Good managers understand that onboarding--the process of integrating a new employee into an organization--is truly relational and human in nature. And onboarding, we are finding, needs a drastic makeover.
BambooHR, a leading HR software provider for small and medium-size businesses, recently completed a study about onboarding and new-hire orientations. They surveyed more than 1,000 people and asked what was most important to them when they started new jobs.
Orientation meetings, printed materials, videos, and computer-based training have been the norm, but new research shows that these methods of onboarding are failing. New hires are leaving companies within their first six months at an alarming rate.
Here's the breakdown of when people leave:
- 1st Week: 16.45%
- 1st Month: 17.42%
- 2nd Month: 16.77%
- 3rd Month: 17.42%
- 4th Month: 10.97%
- 5th Month: 5.48%
- 6th Month: 14.48%
Why People Quit Within the First Six Months
These high percentages invite the question, "Why are people leaving so quickly?" According to the BambooHR report, some reasons include the feeling that new employees have that they are neglected, overwhelmed, under-appreciated, and underqualified.
Other significant responses to this question include:
- "Changed mind on work-type"
- "Different work than expected"
- "Not enough training"
- "Not fun"
- "Boss was a jerk"
For context, most people who leave their jobs early were either in entry-level (43 percent) or intermediate level (38 percent) positions.

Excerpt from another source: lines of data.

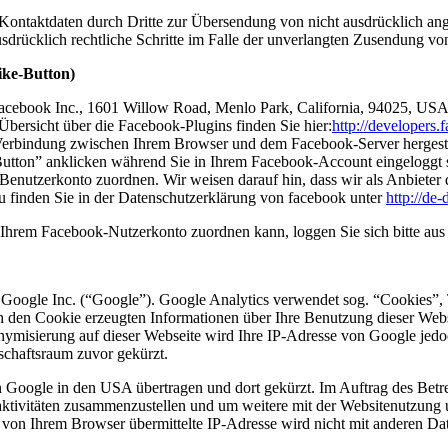
ontaktdaten durch Dritte zur Übersendung von nicht ausdrücklich ang
ausdrücklich rechtliche Schritte im Falle der unverlangten Zusendung 
ike-Button)
Facebook Inc., 1601 Willow Road, Menlo Park, California, 94025, USA
Übersicht über die Facebook-Plugins finden Sie hier:
http://developers
Verbindung zwischen Ihrem Browser und dem Facebook-Server hergestellt
tton” anklicken während Sie in Ihrem Facebook-Account eingeloggt sin
nutzerkonto zuordnen. Wir weisen darauf hin, dass wir als Anbieter d
u finden Sie in der Datenschutzerklärung von facebook unter
http://de
Ihrem Facebook-Nutzerkonto zuordnen kann, loggen Sie sich bitte au
 Google Inc. (“Google”). Google Analytics verwendet sog. “Cookies”, 
h den Cookie erzeugten Informationen über Ihre Benutzung dieser Web
onymisierung auf dieser Webseite wird Ihre IP-Adresse von Google jedo
chaftsraum zuvor gekürzt.
n Google in den USA übertragen und dort gekürzt. Im Auftrag des Betr
aktivitäten zusammenzustellen und um weitere mit der Websitenutzung
 von Ihrem Browser übermittelte IP-Adresse wird nicht mit anderen 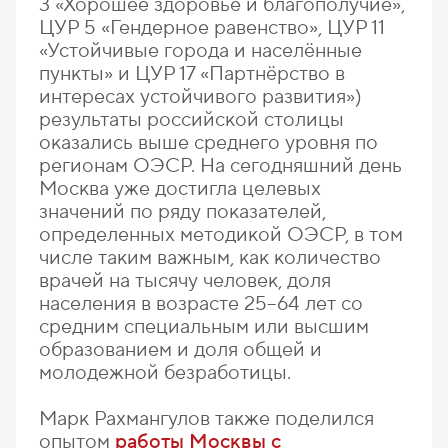
3 «Хорошее здоровье и благополучие»,
ЦУР 5 «Гендерное равенство», ЦУР 11
«Устойчивые города и населённые
пункты» и ЦУР 17 «Партнёрство в
интересах устойчивого развития»)
результаты российской столицы
оказались выше среднего уровня по
регионам ОЭСР. На сегодняшний день
Москва уже достигла целевых
значений по ряду показателей,
определенных методикой ОЭСР, в том
числе таким важным, как количество
врачей на тысячу человек, доля
населения в возрасте 25–64 лет со
средним специальным или высшим
образованием и доля общей и
молодежной безработицы.
Марк Рахмангулов также поделился
опытом
работы Москвы с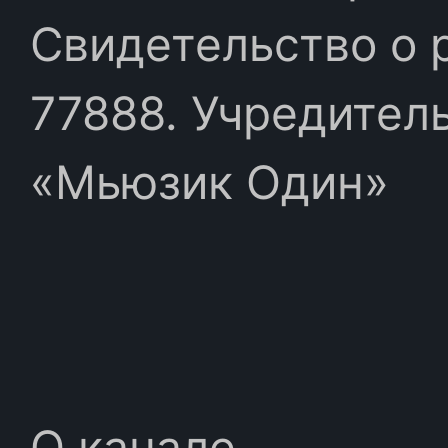
Свидетельство о 
77888. Учредител
«Мьюзик Один»
О канале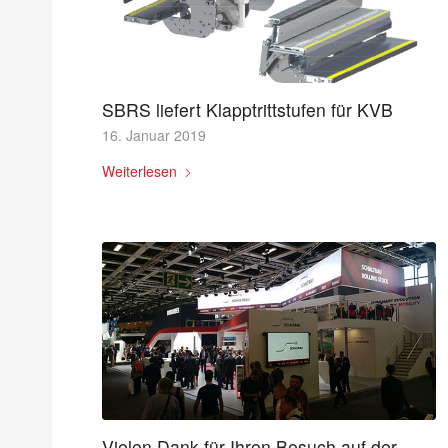
SBRS liefert Klapptrittstufen für KVB
16. Januar 2019
Weiterlesen
Vielen Dank für Ihren Besuch auf der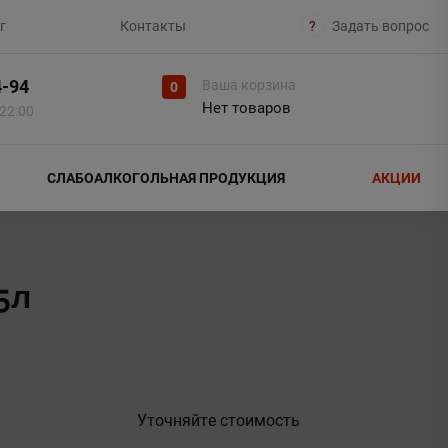
г
Контакты
?
Задать вопрос
4-94
Ваша корзина
0
Нет товаров
 22:00
СЛАБОАЛКОГОЛЬНАЯ ПРОДУКЦИЯ
АКЦИИ
5л
Уточняйте стоимость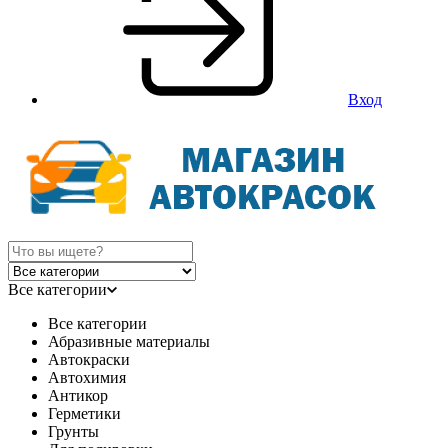
Вход
Все категории
Все категории
Абразивные материалы
Автокраски
Автохимия
Антикор
Герметики
Грунты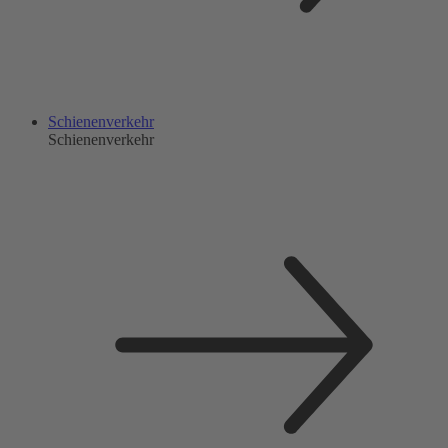
Schienenverkehr
Schienenverkehr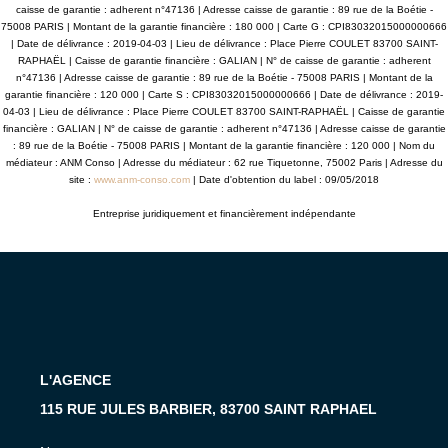
caisse de garantie : adherent n°47136 | Adresse caisse de garantie : 89 rue de la Boétie -
75008 PARIS | Montant de la garantie financière : 180 000 | Carte G : CPI83032015000000666
| Date de délivrance : 2019-04-03 | Lieu de délivrance : Place Pierre COULET 83700 SAINT-
RAPHAËL | Caisse de garantie financière : GALIAN | N° de caisse de garantie : adherent
n°47136 | Adresse caisse de garantie : 89 rue de la Boétie - 75008 PARIS | Montant de la
garantie financière : 120 000 | Carte S : CPI83032015000000666 | Date de délivrance : 2019-
04-03 | Lieu de délivrance : Place Pierre COULET 83700 SAINT-RAPHAËL | Caisse de garantie
financière : GALIAN | N° de caisse de garantie : adherent n°47136 | Adresse caisse de garantie
: 89 rue de la Boétie - 75008 PARIS | Montant de la garantie financière : 120 000 | Nom du
médiateur : ANM Conso | Adresse du médiateur : 62 rue Tiquetonne, 75002 Paris | Adresse du
site :
www.anm-conso.com
| Date d'obtention du label : 09/05/2018
Entreprise juridiquement et financièrement indépendante
L'AGENCE
115 RUE JULES BARBIER, 83700 SAINT RAPHAEL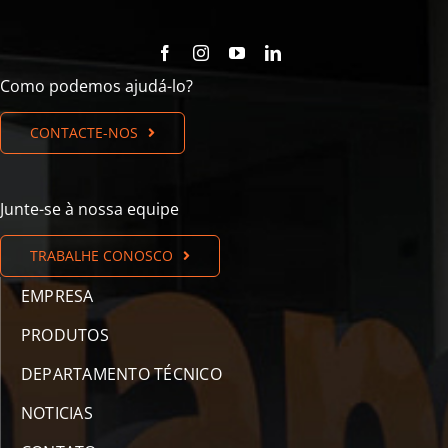
Como podemos ajudá-lo?
CONTACTE-NOS
Junte-se à nossa equipe
TRABALHE CONOSCO
EMPRESA
PRODUTOS
DEPARTAMENTO TÉCNICO
NOTICIAS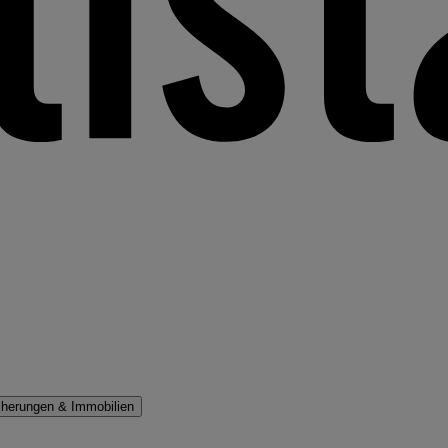
cherungen & Immobilien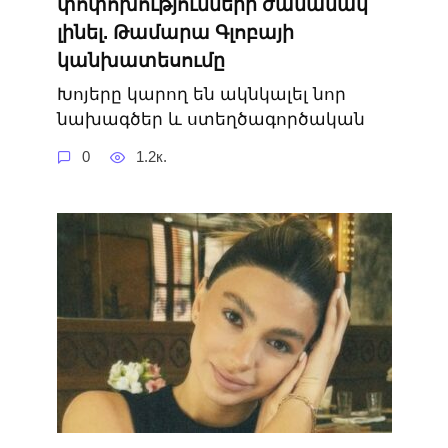
փոփոխությունների ժամանակ
լինել. Թամարա Գլոբայի
կանխատեսումը
Խոյերը կարող են ակնկալել նոր
նախագծեր և ստեղծագործական
0
1.2к.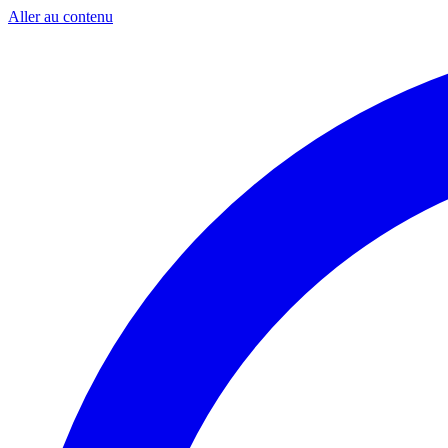
Aller au contenu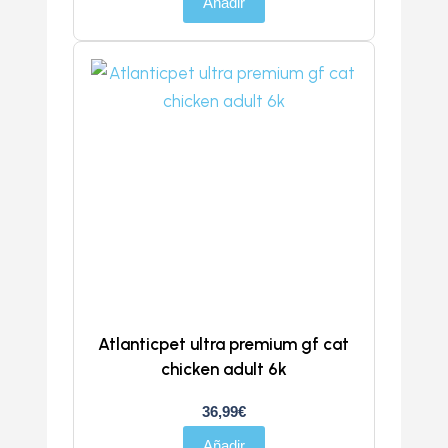
Añadir
Atlanticpet ultra premium gf cat
chicken adult 6k
36,99
€
Añadir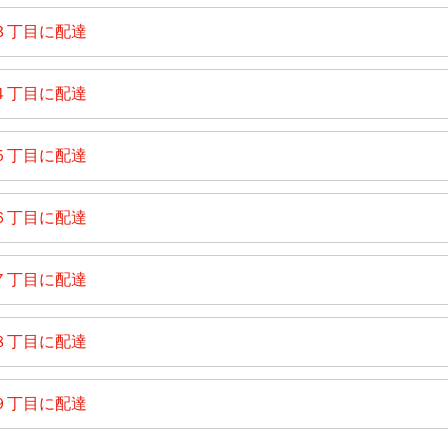
３丁目に配達
４丁目に配達
５丁目に配達
６丁目に配達
７丁目に配達
８丁目に配達
９丁目に配達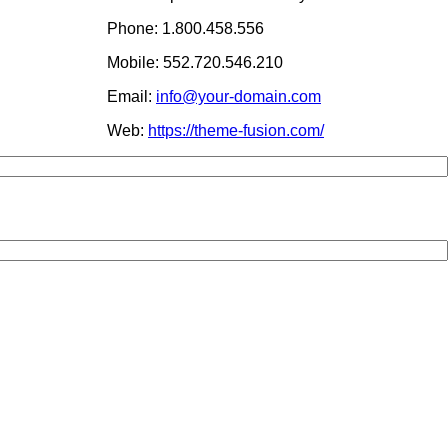
Phone: 1.800.458.556
Mobile: 552.720.546.210
Email:
info@your-domain.com
Web:
https://theme-fusion.com/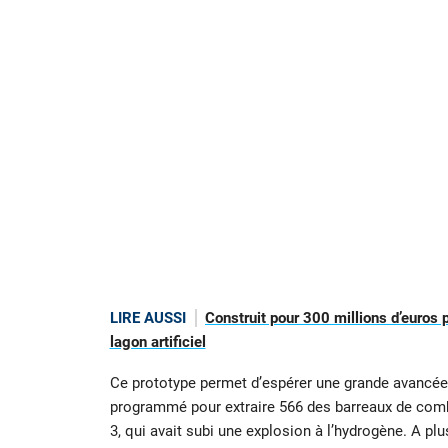
LIRE AUSSI
Construit pour 300 millions d’euros
lagon artificiel
Ce prototype permet d’espérer une grande avancée 
programmé pour extraire 566 des barreaux de combu
3, qui avait subi une explosion à l’hydrogène. A pl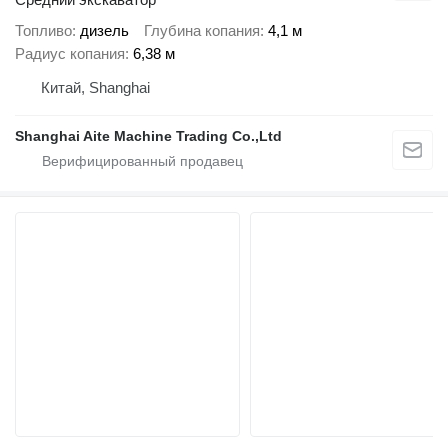
Топливо
дизель
Глубина копания
4,1 м
Радиус копания
6,38 м
Китай, Shanghai
Shanghai Aite Machine Trading Co.,Ltd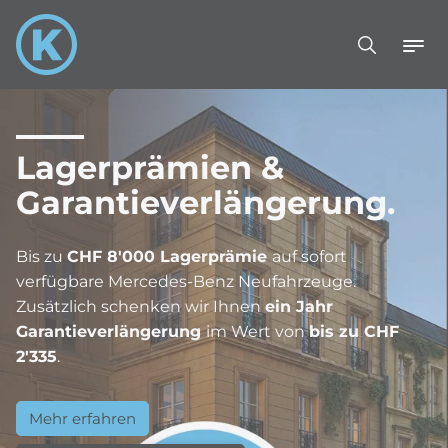
Lagerprämien &
Garantieverlängerung.
Bis zu
CHF 8'000 Lagerprämie
auf sofort
verfügbare Mercedes-Benz Neufahrzeuge.
Zusätzlich schenken wir Ihnen
ein Jahr
Garantieverlängerung
im Wert von
bis zu CHF
2'335
.
Mehr erfahren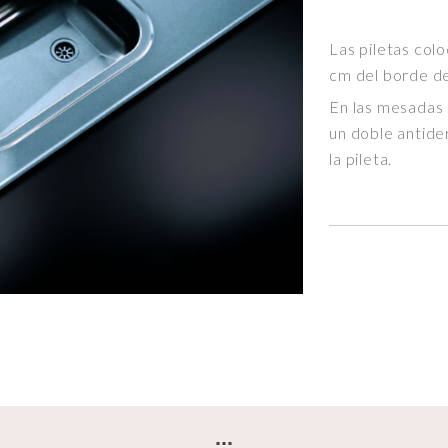
Las piletas col
cm del borde d
En las mesadas 
un doble antide
la pileta.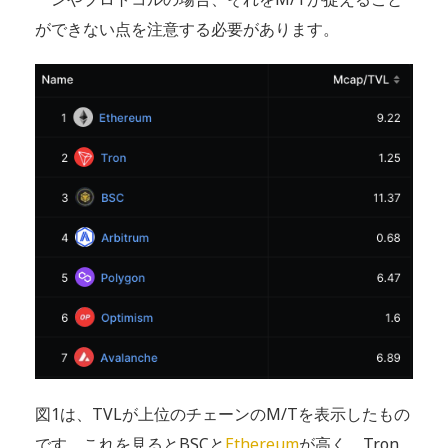
ができない点を注意する必要があります。
図1は、TVLが上位のチェーンのM/Tを表示したもの
です。これを見るとBSCと
Ethereum
が高く、Tron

What New Hires Really Want in the First Week
It's helpful to know what employees really want their first week on the job. Significantly, new hires want their own managers, not HR, to take charge of the onboarding process.
The following four other requests also top the new hire's wishlist:
1. On-the-job training
2. Review of company policies
3. Company tour, equipment setup, and procedures
4. Having a mentor
Do you know what request barely even made the list at 1 percent made? Free food.
What Employee Onboarding Process Changes Need to Be Made
Knowing what we now know, we can better understand and follow the experts' advice and make the needed changes.
As part of the BambooHR study, HR professionals also chimed in with their views. They believe these areas of the on-boarding process need to be updated:
- Employee Handbook The content must be relevant, well-timed, clear, and organized.
- On-the-Job Training This training should be thorough, extend beyond the first week, and include a 30-day review of orientation.
- Mentor Program Getting more attention and recognition is key. Offering a friendly environment and more complete socialization of employees is also important.
As already noted--and I will stress it again--it's important for managers to realize that it's not the job of their HR team to design and deliver a robust onboarding program, but every manager's role to engage from day one. Gallup finds that when managers take an active role in onboarding, "employees are 3.4 times as likely to strongly agree their onboarding experience was exceptional."